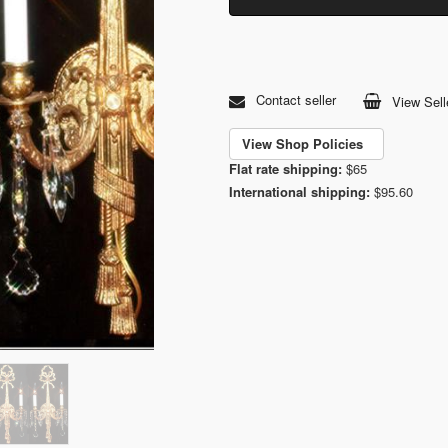
Contact seller
View Sell
View Shop Policies
Flat rate shipping:
$65
International shipping:
$95.60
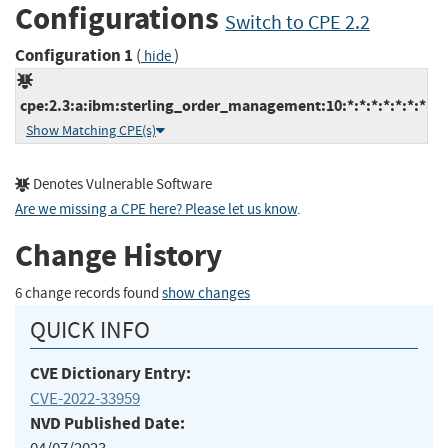
Configurations
Switch to CPE 2.2
Configuration 1
(
)
hide
cpe:2.3:a:ibm:sterling_order_management:10:*:*:*:*:*:*:*
Show Matching CPE(s)
Denotes Vulnerable Software
Are we missing a CPE here? Please let us know
.
Change History
6 change records found
show changes
QUICK INFO
CVE Dictionary Entry:
CVE-2022-33959
NVD Published Date:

____________________

(Task requirements):
Wherever the word "shipping" appears in the listing above, copy that line.

(Task response):
Flat rate shipping:
International shipping:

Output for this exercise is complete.